Stephanie Baxter says the launch of a transparency code shows the balance of power is finally starting to move in the direction of investors.
Cost transparency is a big buzzword these days, but it was once ridiculed. Nine years ago, Dr Chris Sier took on a big fight with asset managers by looking into the true, hidden investment costs incurred by pension funds, such as the Local Government Pension Scheme (LGPS).
He rightly questioned how schemes could know they were getting good value for money from their asset managers when they didn't know the true cost of investment?
He and a few others that held the same belief received huge backlash from the industry - sometimes even threats - and were told time and time again that things would never change.
So it is a big achievement that last week the LGPS Scheme Advisory Board (SAB) launched a transparency code for asset managers, based on Sier's 2015 proposal for the Financial Services Consumer Panel, which is in turn based on the Dutch disclosure model.

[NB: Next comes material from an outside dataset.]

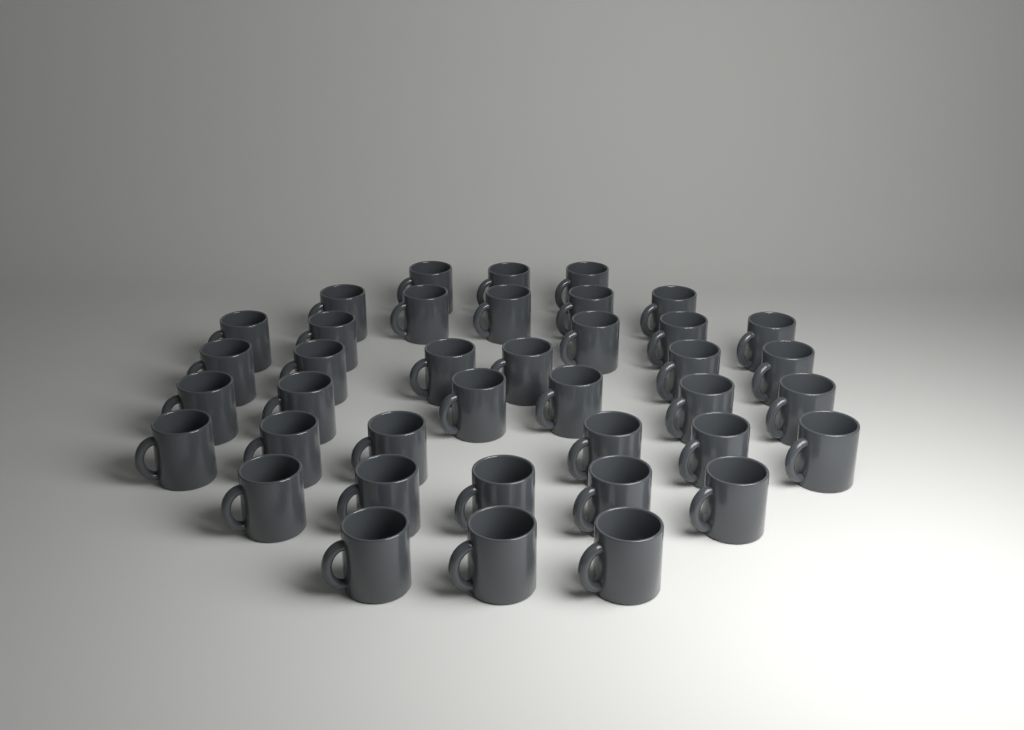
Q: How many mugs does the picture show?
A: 39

While voluntary, any asset managers that refuse to comply will risk being sacked by clients.
Its significance will be felt beyond the LGPS, because the Investment Association is developing an almost identical template for the wider sector, to maintain consistency.
For Sier, this is the first time he has seen two sides of the fence - both pension funds and investment managers - saying ‘we agree this is a good idea'. A key lesson here is that collaboration and perseverance really can make things happen.
The balance of power is now finally starting to move in the direction of investors; the code should help lead to better alignment of interests between pension funds and their asset managers.
With £217bn total assets under its belt, the LGPS should see this as an opportunity to create real change.